RGF opinion piece: Child poverty didn’t improve from 50th to 17th

The following appeared in the Santa Fe New Mexican on December 21, 2024.

A few weeks after the recent election, New Mexico Gov. Michelle Lujan Grisham went on MSNBC’s Morning Joe and said, “New Mexico’s went from 50th to 17th on child poverty [in the nation].” This is simply untrue.

The governor is conflating the U.S. Census Bureau’s traditional poverty measure, in which we remain 50th, and its supplemental measure. That includes several federal and state government programs on which New Mexico performs better. To be completely clear, these are very different measures. Conflating them is simply not accurate. The governor should stop.

A supplemental measure factors in government benefits, including free meals for public school students and tax credits. Do those measures mean people are less poor? Yes, New Mexico’s “supplemental” poverty measure (never as low as the traditional measure) has improved slightly relative to other states in recent years. But have there been a big improvement in outcomes for New Mexico children in the last five to 10 years? I’d argue that if anything, New Mexico children are doing worse than ever.

Specifically, the Annie E. Casey “Kids Count” Index again put New Mexico’s children at 50th in the nation this year. Notably, that report uses the “traditional,” not the “supplemental,” poverty number to calculate child poverty in New Mexico and other states.

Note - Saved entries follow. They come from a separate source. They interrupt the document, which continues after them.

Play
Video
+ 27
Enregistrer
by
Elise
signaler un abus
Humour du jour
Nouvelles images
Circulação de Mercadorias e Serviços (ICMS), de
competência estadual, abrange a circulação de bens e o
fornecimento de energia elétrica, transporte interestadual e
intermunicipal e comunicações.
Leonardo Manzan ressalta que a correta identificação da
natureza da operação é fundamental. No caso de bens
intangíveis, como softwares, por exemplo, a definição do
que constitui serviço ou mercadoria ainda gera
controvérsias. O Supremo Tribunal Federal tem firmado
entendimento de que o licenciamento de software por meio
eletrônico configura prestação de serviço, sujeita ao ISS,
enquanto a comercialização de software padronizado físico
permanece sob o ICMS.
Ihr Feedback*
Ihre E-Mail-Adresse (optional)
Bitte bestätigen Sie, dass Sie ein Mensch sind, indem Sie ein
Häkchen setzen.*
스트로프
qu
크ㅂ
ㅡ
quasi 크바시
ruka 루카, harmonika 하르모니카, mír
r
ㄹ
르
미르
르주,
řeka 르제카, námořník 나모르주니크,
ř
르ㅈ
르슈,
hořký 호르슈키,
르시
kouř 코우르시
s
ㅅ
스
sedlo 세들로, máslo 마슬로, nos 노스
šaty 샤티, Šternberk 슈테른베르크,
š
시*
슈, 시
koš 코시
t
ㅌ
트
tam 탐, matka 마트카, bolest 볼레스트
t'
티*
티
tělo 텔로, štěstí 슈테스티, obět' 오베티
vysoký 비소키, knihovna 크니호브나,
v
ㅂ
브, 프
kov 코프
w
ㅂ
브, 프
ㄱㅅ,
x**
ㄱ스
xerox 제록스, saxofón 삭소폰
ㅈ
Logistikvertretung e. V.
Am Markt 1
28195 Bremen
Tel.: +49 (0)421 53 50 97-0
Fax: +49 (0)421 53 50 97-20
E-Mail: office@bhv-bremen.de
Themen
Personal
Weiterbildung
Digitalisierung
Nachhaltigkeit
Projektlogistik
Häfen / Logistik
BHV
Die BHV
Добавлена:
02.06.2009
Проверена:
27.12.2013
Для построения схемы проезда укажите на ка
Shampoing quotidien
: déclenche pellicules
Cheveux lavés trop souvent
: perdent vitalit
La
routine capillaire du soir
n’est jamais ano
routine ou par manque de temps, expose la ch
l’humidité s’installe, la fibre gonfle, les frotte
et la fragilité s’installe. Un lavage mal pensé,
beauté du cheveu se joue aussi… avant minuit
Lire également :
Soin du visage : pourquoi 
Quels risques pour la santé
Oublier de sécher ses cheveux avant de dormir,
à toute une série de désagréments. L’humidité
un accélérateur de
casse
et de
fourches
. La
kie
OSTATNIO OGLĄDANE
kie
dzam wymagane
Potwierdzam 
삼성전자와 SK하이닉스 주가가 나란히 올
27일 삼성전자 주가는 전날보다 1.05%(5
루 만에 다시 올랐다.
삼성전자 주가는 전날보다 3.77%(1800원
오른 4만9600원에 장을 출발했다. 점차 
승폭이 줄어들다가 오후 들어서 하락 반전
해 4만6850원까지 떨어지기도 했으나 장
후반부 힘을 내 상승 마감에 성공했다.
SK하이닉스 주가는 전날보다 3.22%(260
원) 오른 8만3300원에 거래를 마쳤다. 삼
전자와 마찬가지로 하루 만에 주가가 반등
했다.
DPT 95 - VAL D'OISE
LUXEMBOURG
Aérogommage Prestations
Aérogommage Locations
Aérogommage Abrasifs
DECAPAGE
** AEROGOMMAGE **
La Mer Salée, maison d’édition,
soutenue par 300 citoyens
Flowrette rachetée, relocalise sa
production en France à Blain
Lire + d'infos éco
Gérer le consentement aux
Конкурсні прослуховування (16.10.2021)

And then there is education. Several years ago, powerful “progressive” Senate Pro Tempore Mimi Stewart commented that “New Mexico doesn’t know how to teach poor students.” But by the “supplemental” index, New Mexico’s children aren’t poor at all. Instead, they are 17th best off in the nation. Sadly, that recalculation hasn’t helped New Mexico’s education outcomes, which saw our students come in dead last in all four categories in the National Assessment of Educational Progress in 2023.

More recent data has not shown significant improvement in student achievement in New Mexico. Of course, simply recalculating data doesn’t improve real-world conditions.

What we do know is that the supplemental measure serves the governor’s political interests. She wants to be seen as successfully improving conditions for children and believes government programs such as free school lunches help reduce poverty.

I believe New Mexico children have suffered greatly under her administration, and now it seems as though she is using sneaky data tricks to fool people into thinking things are getting better for our kids when they aren’t.

The reality is that the Children, Youth and Families Department is a failure. Our schools are worse off than ever. Crime is out of control, and while the state is flush with cash from oil and gas, the benefits of this boom have not been felt by average New Mexicans. According to data from the University of New Mexico, the state’s age 0-24 population is expected to decline by 20% by 2040.

We hope the Legislature has some robust debates about the status of New Mexico children (and how to improve it) in the upcoming 60-day session, but the discussion needs to be based on accurate and realistic data, not conflated and confused data.

Paul Gessing is president of New Mexico’s Rio Grande Foundation, an independent, tax-exempt research and educational organization.